From the desk of Alasdair Monk

The infinite canvas problem

Back in 2000, the web was a simpler place. Your website needed to work in Internet Explorer and maybe Netscape if you were feeling really generous. All remotely complicated interaction was done in Flash as doing anything exciting in JavaScript was a hilarious proposition. Flash ensured an identical experience for practically everyone who had it installed (which was practically everyone).

The web is a very different world now. Flash fell from grace years ago and those still burdened by the dying platform are incessantly apologetic for it. "We did a great new site!" your friends at a large digital agency will say, "but it's in Flash!" they will add quickly when you reach for your phone to check it out.

"Oh well, I'm sure it'll be ok" you say, with an arm on their shoulder to comfort them as if some painful, tragic event has only recently passed, and put your phone back in your pocket.

It's great we don't have Flash anymore. We've gone back to the building blocks of the web and improved them: HTML & CSS. Now we can make beautiful experiences without having to rely on proprietary software.

But, there's a big but. In the last couple of years we've seen the 'mobile web' finally realised by the iPhone and the iPad. Responsive design is at the tip of our collective tongues when it comes to discussing new builds. Everyone who wants a website needs it to work on the iPhone now, so now you have consider that users will be interacting with their thumbs, not a mouse cursor; how will the design compensate for this?

The problem that a lot of designers, especially those who don't work with the web as their primary medium, fail to recognise is that the browser is a flexible viewport on an infinite canvas.

Web design is more about proportions and the relative position, hierarchy and importance of objects than their specific pixel placement. If you know your HTML you already understand this, because at the markup layer objects have hierarchy and importance in a non visual way.

This is why Photoshop is increasingly becoming an awkward tool to design in, because designing in it is essentially the same as designing for a finite canvas (i.e. print design). As of yet though, no one really has come up with a solution that fits all scenarios. Tools like Illustrator might be more useful for quickly concepting responsive sites, but you don't get the image editing capabilities that you do with Photoshop.

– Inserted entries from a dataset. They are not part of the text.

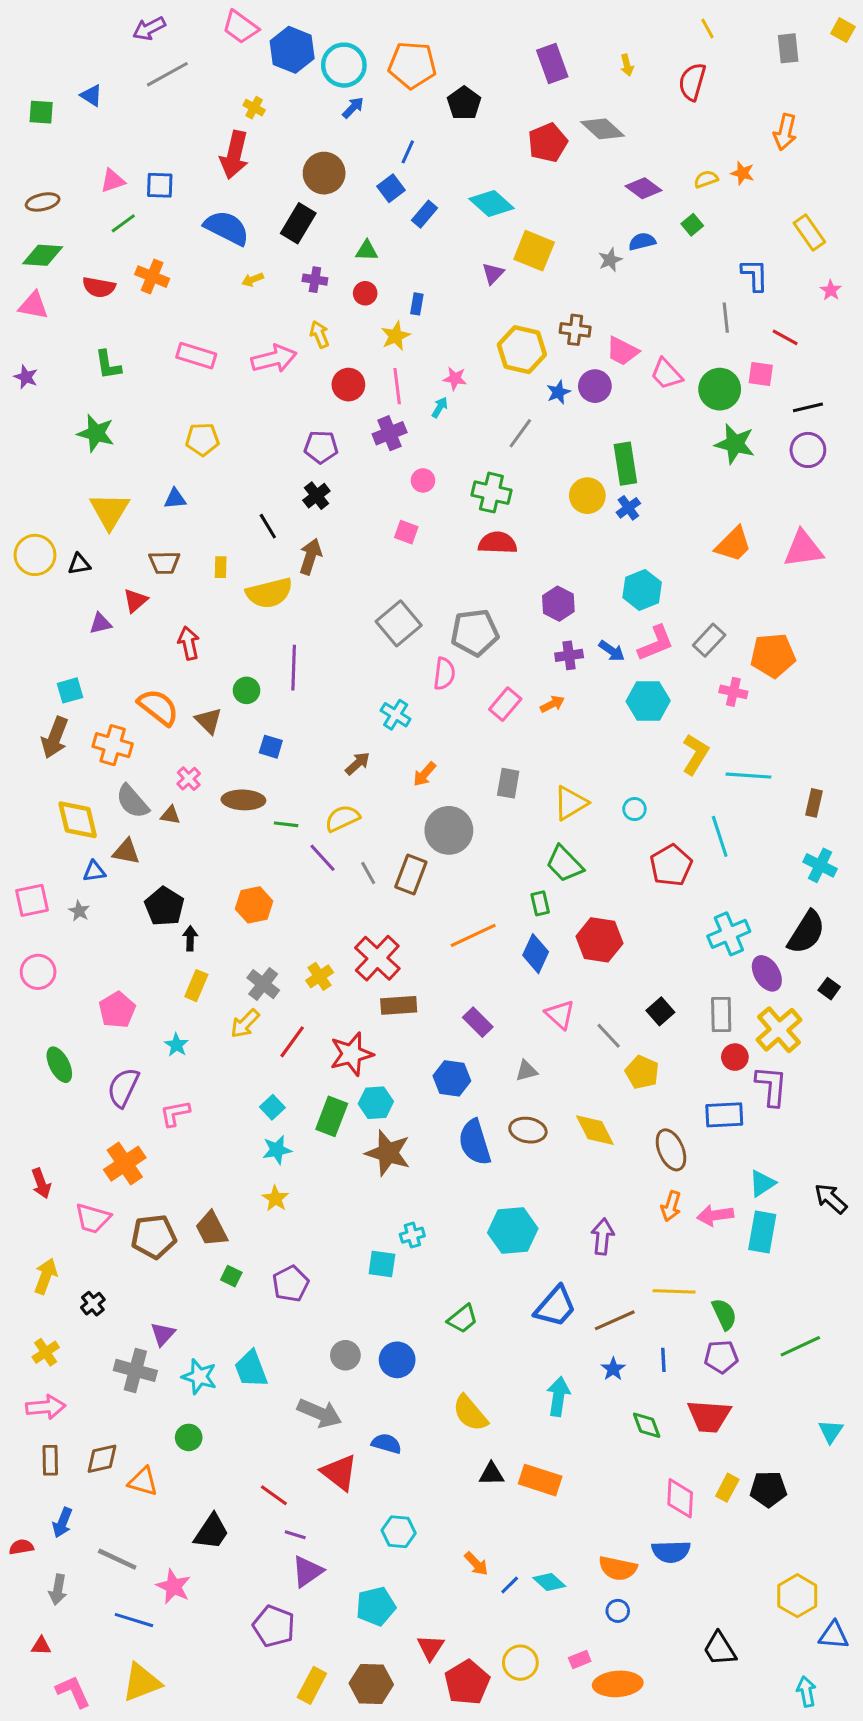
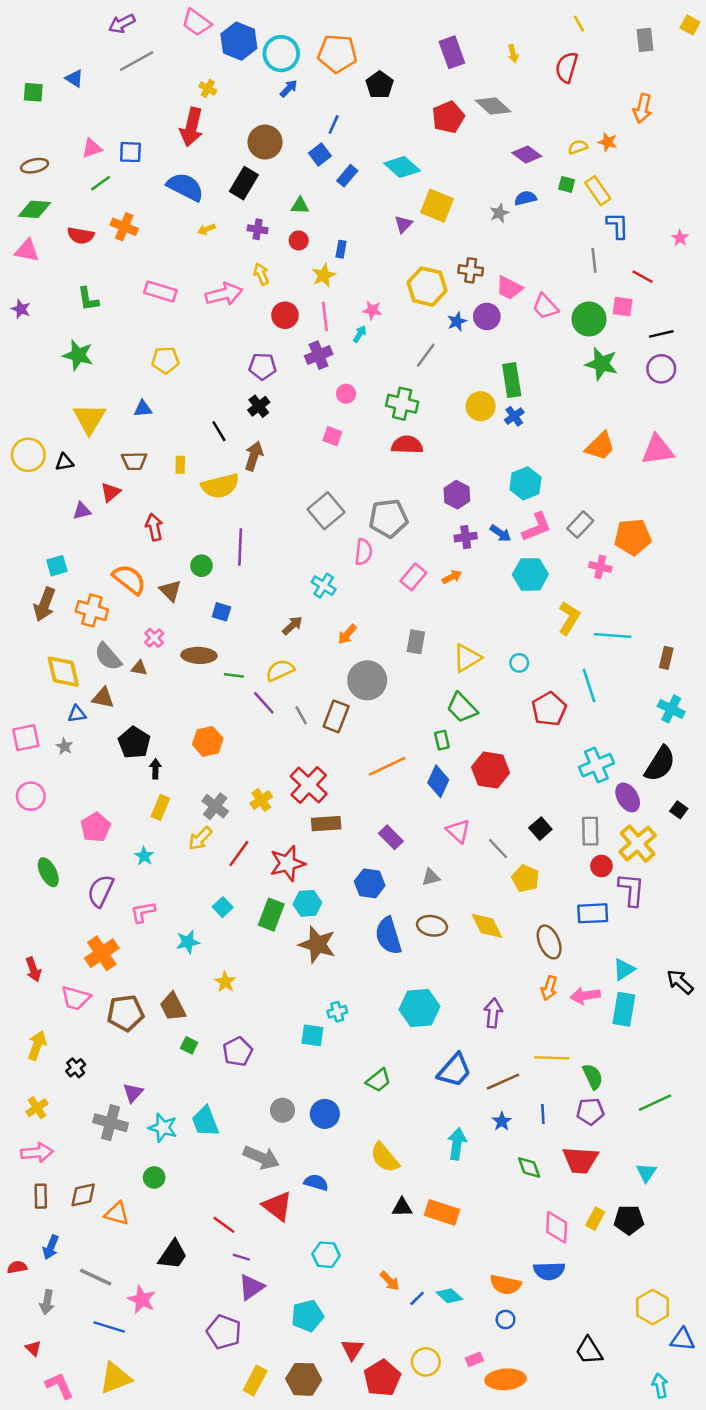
green square: (692, 225) -> (567, 184), turned -35
yellow rectangle: (809, 232) -> (598, 191), moved
cyan star: (277, 1150) -> (188, 942), moved
cyan triangle: (831, 1431) -> (646, 1172), moved
red triangle: (41, 1646) -> (33, 1348), turned 42

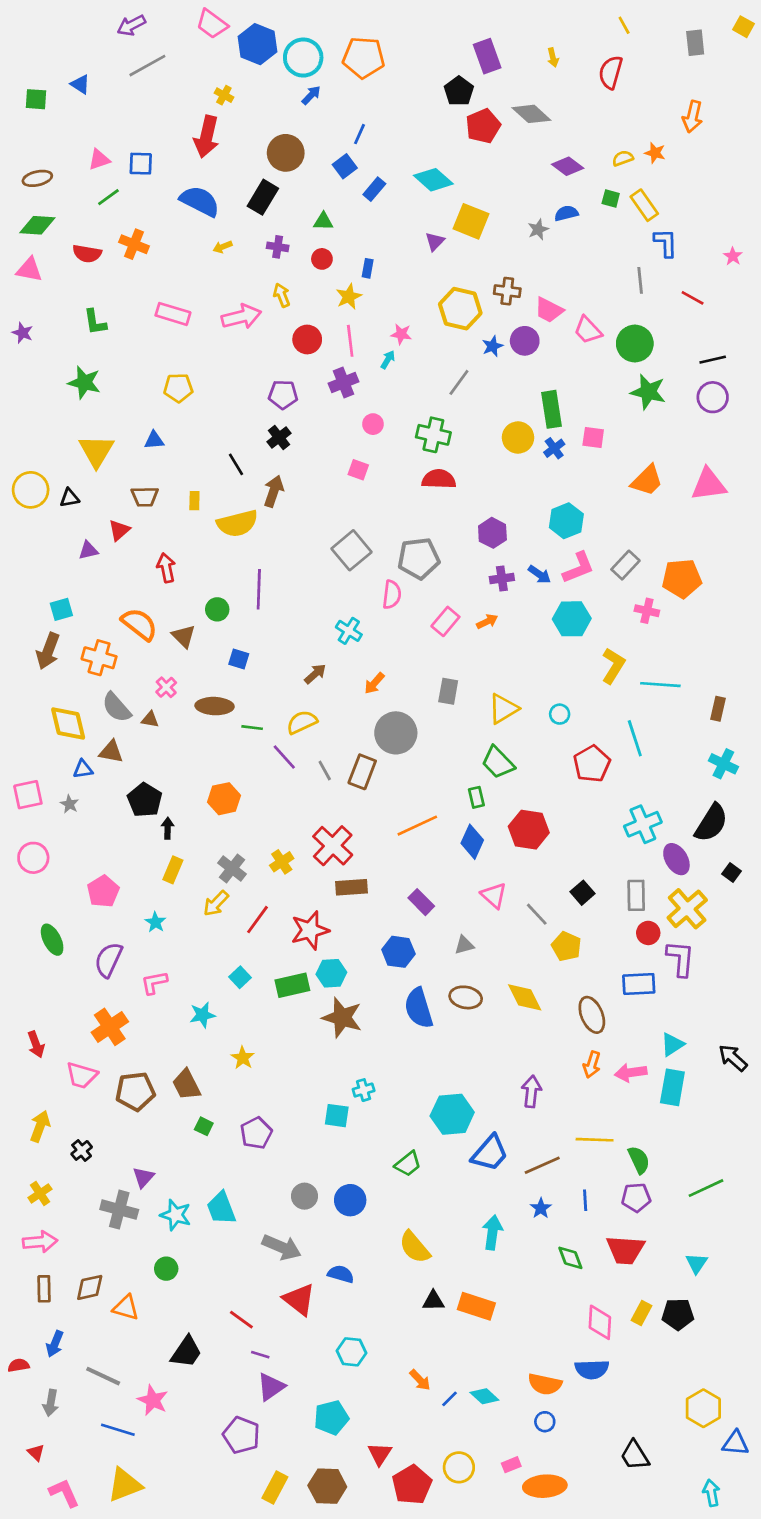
black pentagon: (380, 85) -> (459, 91), moved
pink square: (623, 307) -> (593, 438), moved
green rectangle: (271, 915) -> (292, 985), turned 56
cyan hexagon: (420, 1008) -> (452, 1114), moved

It's not fair to just blame designers though because clients have a lot to do with this as well. If you want a website that works in practically every thinkable scenario as a customer, you are going to pay more for it than a site that just works perfectly on the laptop you own. If you're commissioning a responsive website, you are effectively paying for several different designs, not just one that changes width (unless your site is incredibly simple).

To complicate matters further, Apple are expected to release retina monitors soon and by doing so, vastly increase the resolution of a good percent of people who are viewing our designs. On a retina screen, your images will look blurry or your design will look comically small (even if you own a 27" iMac you'll know how this feels). Even if your design is 'fluid', unless you've compensated for relative font sizes and you've got high resolution images then it's still going to look stupid. Yet another plane has been added to the seemingly endless dimensions for consideration when it comes to designing for the web.

This leaves digital designers like me with a bit of a conundrum. Naturally, I want my work to look beautiful wherever it is but considering all these scenarios and allowing for them takes a lot more time than it did before these other dimensions existed (you'll notice this blog isn't 'responsive' due to time constraints when building it). Of course, if it takes more time then it's going to cost more but my feeling is that many aren't aware of the nuances for designing for the infinite canvas but are then surprised when the site that they only commissioned 'desktop' designs for, doesn't work in a way they imagined on their iPhone.

This isn't their fault, the onus is on us to substantiate the value of the work involved.